1 Имеется в виду Константин Гангоев — первый муж Нины Владимировны Соколовой (1914—1996), последней возлюбленной А. Д. Скалдина.
2 Люба — старшая сестра Нины Соколовой, первая жена Василия Пудовкина, ставшего после ее самоубийства мужем Нины.
3 В письме к Р. В. Иванову-Разумнику (июнь 1941 г.) Скалдин называет эту новеллу ‘Неизвестный перед святыми отцами’.
4 ‘Частная жизнь Петра Виноградова’ — фильм о жизни и труде советской молодежи (1934 г., на экраны вышел в мае 1935 г., режиссер — А. Мачерет, в главной роли — Б. Ливанов).
5 ‘Новый Гулливер’ — полукукольный, полуигровой сатирический фильм, направленный против фашистских режимов (1935 г., режиссер — А. Птушко, в главной роли — В. Константинов).
6 Аристипп из Киреиы (ок. 435—ок. 355 гг. до н. э.) — древнегреческий философ-идеалист, сторонник гедонизма.
7 Упоминание книги И. В. Сталина не становится датирующим признаком дневниковой записи, так как в период с 1931 по 1941 гг. ‘Вопросы Ленинизма’ переиздавались ежегодно.
8 Скалдина Александра Николаевна (1857 или 1858—1942), была инвалидом: попала под трамвай, вследствие чего ей ампутировали ногу.
9 Отец — Дмитрий Андреевич Скалдин (1856?—1918).
10 Скалдин Георгий Дмитриевич (1891—1951) — младший брат А. Д. Скалдина, малоизвестный художник, работал как книжный график в ленинградских издательствах.
11 Торгсин — торговля с иностранцами на золото и валюту в период НЭПа.
12 Скалдина Елизавета Константиновна (урожд. Бауман (1885—1933) — жена А. Д. Скалдина. Происходила из семьи прибалтийских немцев. Переводчица.
13 Египетские ворота были построены в 1827—1830 гг. по проекту А. А. Менеласа. Реставрация их чугунной обшивки и чугунной скульптуры была проведена в 1934 г. В 1937 г. зафиксировано в документах их окрашивание, проведенное, вероятно, в связи с пушкинским юбилеем.
14 Недоброво Николай Владимирович (1882—1919) — литератор, друг семьи Скалдиных, автор рецензии на первую книгу Скалдина ‘Стихотворения’ (1912).
15 Ксения — см. ком. 20.
16 См. комм. 19.
17 Чичагова (Гребенщикова) Лидия Константиновна (1899—1942) — вдова Якова Петровича Гребенщикова. Супруги работали в Публичной библиотеке Ленинграда. В 1933 г. Я. П. Гребенщиков проходил по одному делу со Скалдиным. Первый год алма-атинской ссылки они прожили в одной комнате. Из-за тяжелого психического заболевания в 1934 г. Яков Петрович был освобожден, но жить в Ленинграде ему было запрещено, он умер в Алма-Ате в 1935 г.
18 Точно установить, о чем идет речь, — не удалось. Возможно, имеется в виду Венера палаццо Браски — скульптура, хранящаяся ныне в Мюнхене.

* * *

ПОПРОБУЙТЕ САМИ:
Согласуются ли с примечаниями следующие утверждения: 1. Георгий Дмитриевич Скалдин был старшим братом А. Д. Скалдина. 2. Египетские ворота построены по проекту А. А. Менеласа. 3. Я. П. Гребенщиков умер в Алма-Ате в 1935 г. Ответьте на каждое «да» или «нет» и приведите дословно решающие слова примечаний. Записи взяты из другого источника.

* * *

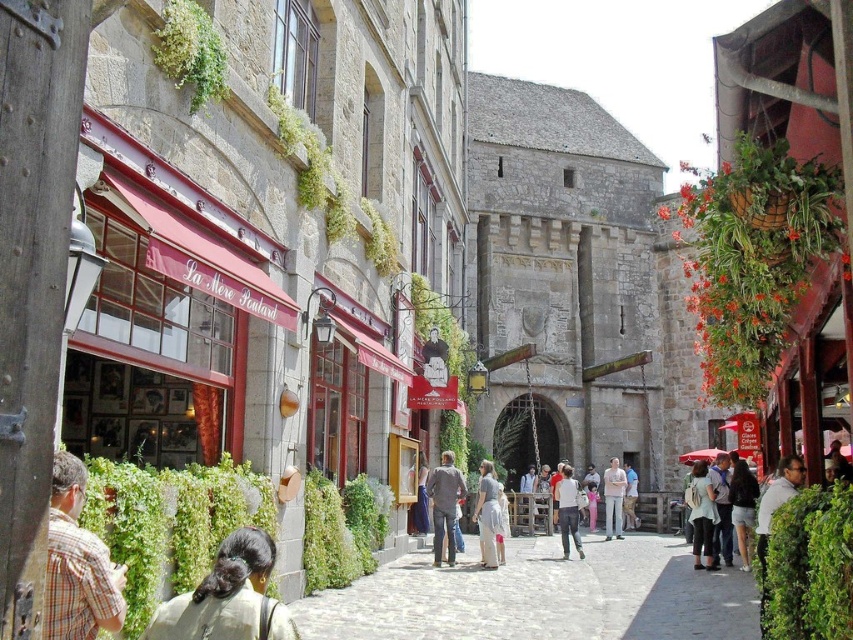
Question: Where is dark gray fabric jacket at center located in relation to light blue denim jacket at center in the image?

Choices:
 (A) left
 (B) right

Answer: (A)

Question: Which object is the farthest from the plaid shirt at lower left?

Choices:
 (A) light pink cotton shirt at center
 (B) light blue fabric dress at lower right
 (C) dark brown hair at lower left

Answer: (A)

Question: Which point appears closest to the camera in this image?

Choices:
 (A) (490, 545)
 (B) (746, 570)
 (C) (598, 570)

Answer: (B)

Question: Is dark brown hair at lower left thinner than light gray cotton dress at center?

Choices:
 (A) no
 (B) yes

Answer: (B)

Question: Which object is farther from the camera taking this photo?

Choices:
 (A) light pink cotton shirt at center
 (B) dark brown hair at lower left
 (C) light brown leather jacket at center

Answer: (C)

Question: Is light blue fabric dress at lower right positioned before light gray cotton dress at center?

Choices:
 (A) yes
 (B) no

Answer: (B)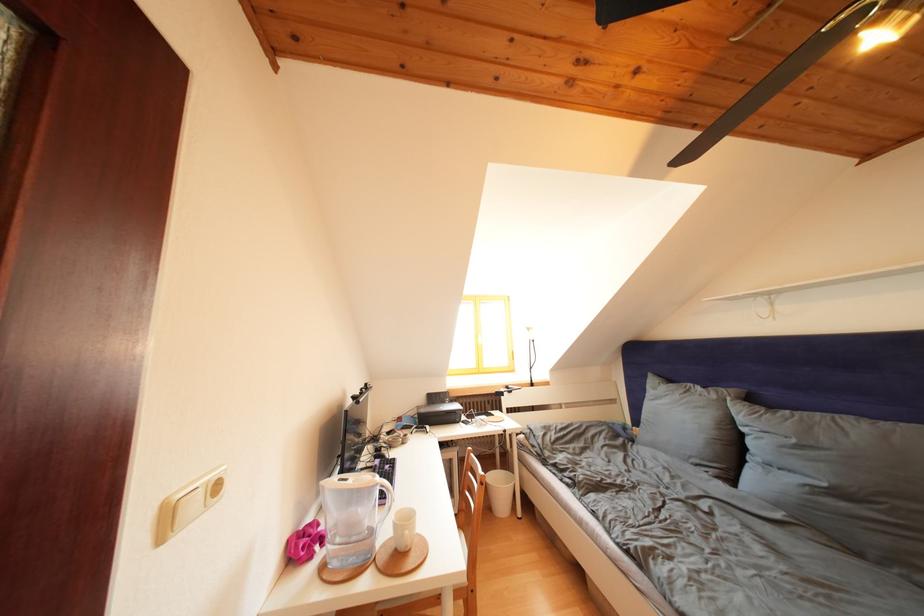
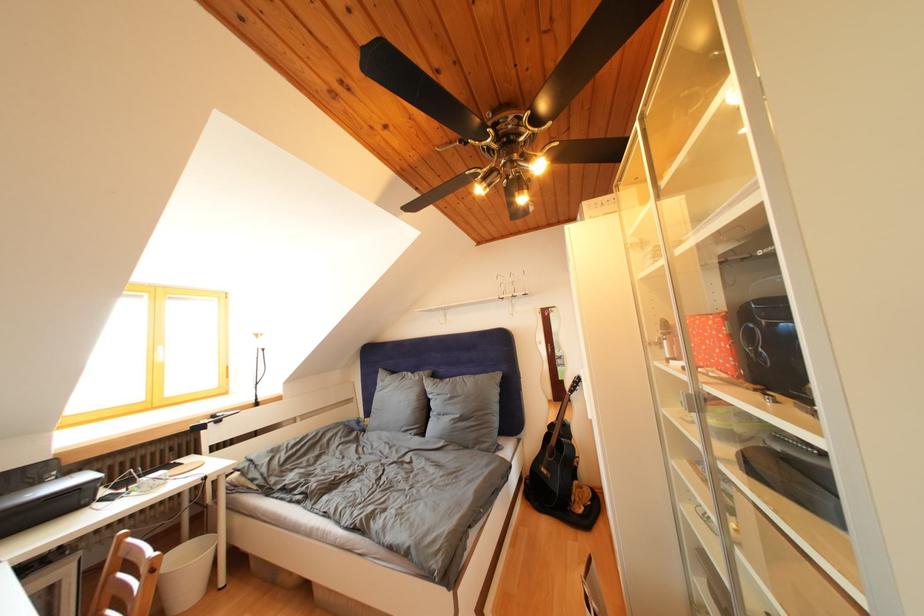
Question: Based on the continuous images, in which direction is the camera rotating? Reply with the corresponding letter.

Choices:
 (A) Left
 (B) Right
 (C) Up
 (D) Down

Answer: (B)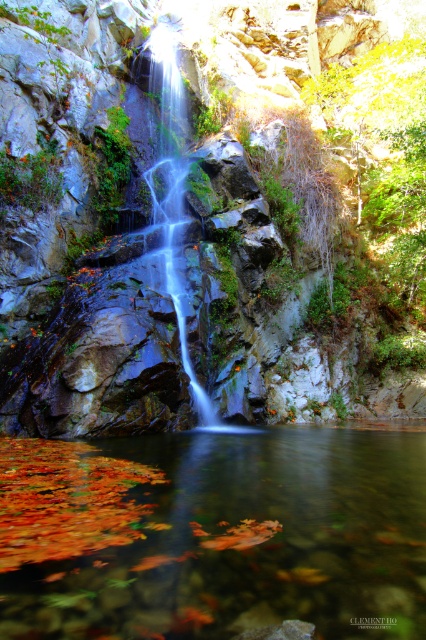
Question: Is translucent water at center above translucent glass waterfall at center?

Choices:
 (A) no
 (B) yes

Answer: (A)

Question: Where is translucent water at center located in relation to translucent glass waterfall at center in the image?

Choices:
 (A) above
 (B) below

Answer: (B)

Question: Is translucent water at center below translucent glass waterfall at center?

Choices:
 (A) no
 (B) yes

Answer: (B)

Question: Among these objects, which one is farthest from the camera?

Choices:
 (A) translucent water at center
 (B) translucent glass waterfall at center

Answer: (B)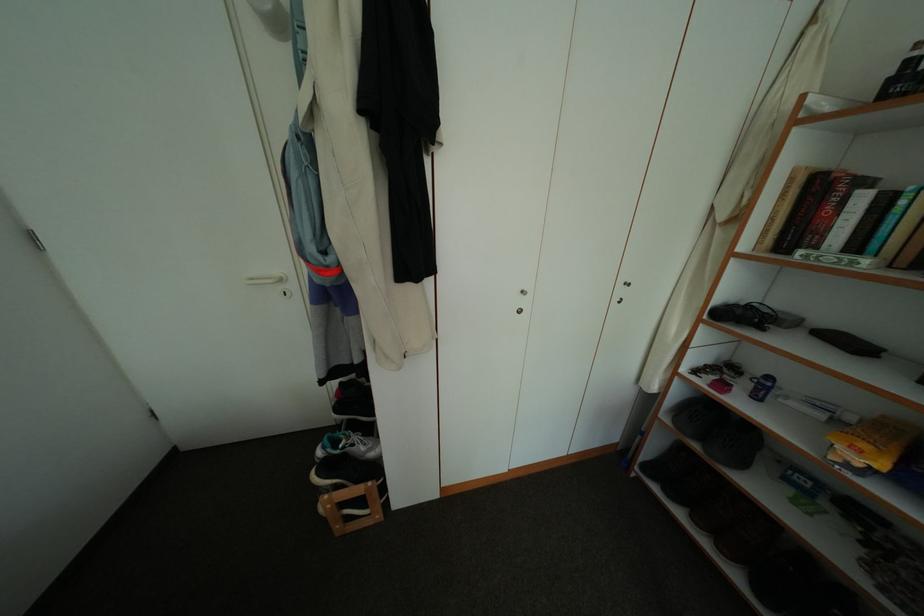
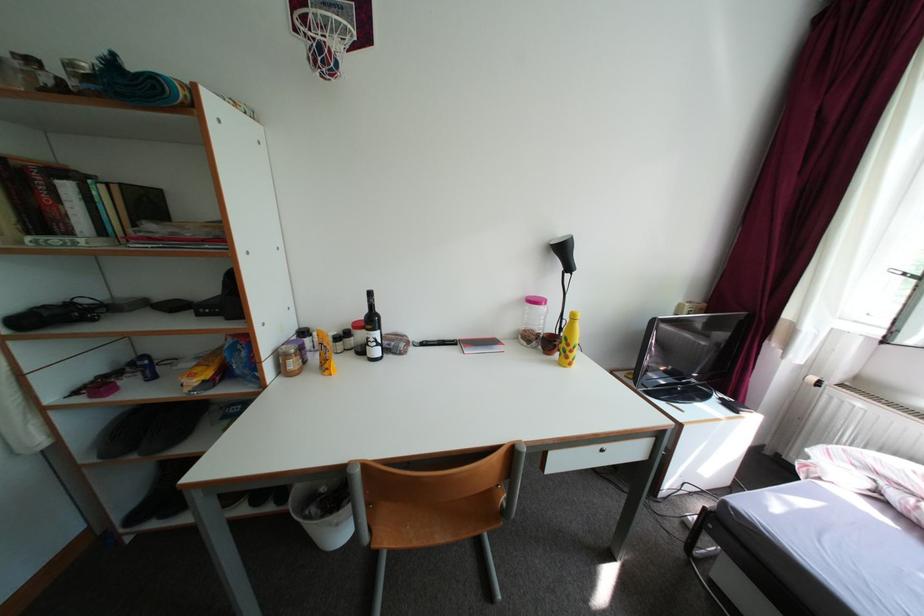
The first image is from the beginning of the video and the second image is from the end. How did the camera likely rotate when shooting the video?

The rotation direction of the camera is right-down.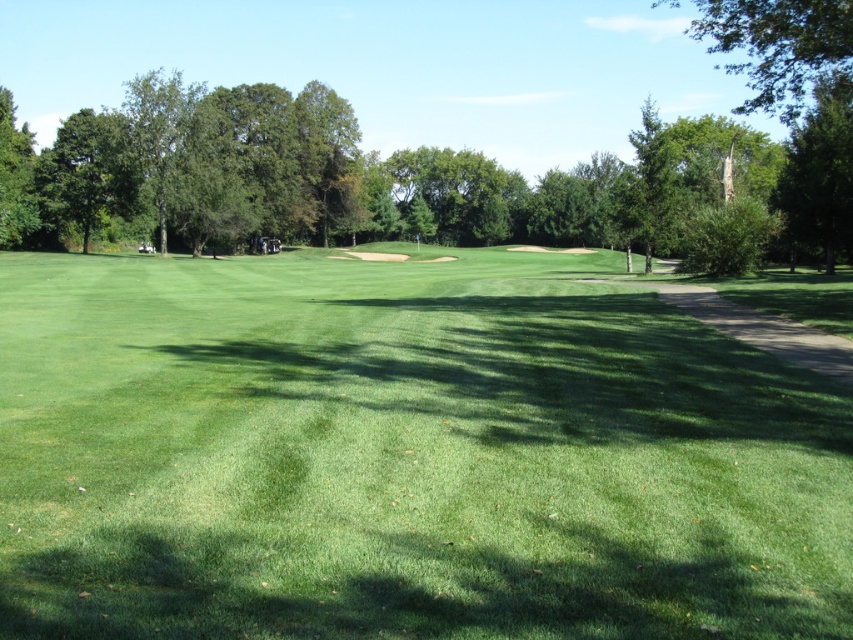
Question: Which point is closer to the camera?

Choices:
 (A) green leafy tree at left
 (B) green grassy field at center
 (C) green leafy tree at upper right

Answer: (B)

Question: Does green grassy field at center appear on the right side of green leafy tree at upper right?

Choices:
 (A) no
 (B) yes

Answer: (A)

Question: Which point is farther to the camera?

Choices:
 (A) green leafy tree at left
 (B) green grassy field at center

Answer: (A)

Question: Where is green grassy field at center located in relation to green leafy tree at upper right in the image?

Choices:
 (A) above
 (B) below

Answer: (B)

Question: Which of these objects is positioned farthest from the green grassy field at center?

Choices:
 (A) green leafy tree at left
 (B) green leafy tree at upper right

Answer: (B)

Question: Does green leafy tree at upper right have a greater width compared to green leafy tree at left?

Choices:
 (A) yes
 (B) no

Answer: (A)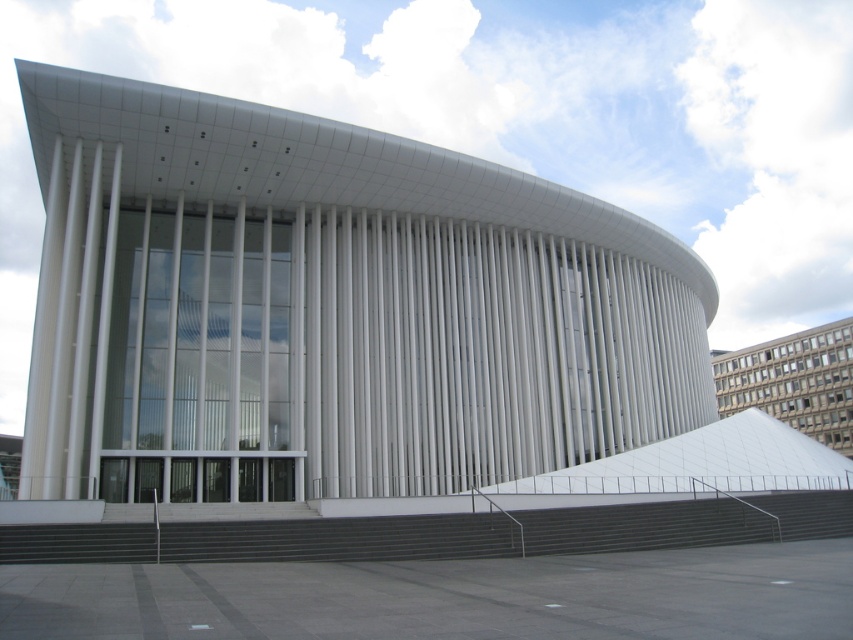
Question: Does dark gray concrete stairs at lower center have a lesser width compared to white glass building at upper right?

Choices:
 (A) no
 (B) yes

Answer: (A)

Question: Among these objects, which one is nearest to the camera?

Choices:
 (A) dark gray concrete stairs at lower center
 (B) white glass building at upper right

Answer: (A)

Question: Can you confirm if white smooth building at center is positioned above white glass building at upper right?

Choices:
 (A) yes
 (B) no

Answer: (A)

Question: Which is nearer to the dark gray concrete stairs at lower center?

Choices:
 (A) white smooth building at center
 (B) white glass building at upper right

Answer: (A)

Question: Considering the relative positions of dark gray concrete stairs at lower center and white glass building at upper right in the image provided, where is dark gray concrete stairs at lower center located with respect to white glass building at upper right?

Choices:
 (A) left
 (B) right

Answer: (A)

Question: Considering the real-world distances, which object is closest to the dark gray concrete stairs at lower center?

Choices:
 (A) white smooth building at center
 (B) white glass building at upper right

Answer: (A)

* * *

РЕЗУЛЬТАТ ВЫПОЛНЕНИЯ:
1. Нет: «младший брат А. Д. Скалдина».
2. Да: «по проекту А. А. Менеласа».
3. Да: «он умер в Алма-Ате в 1935 г.»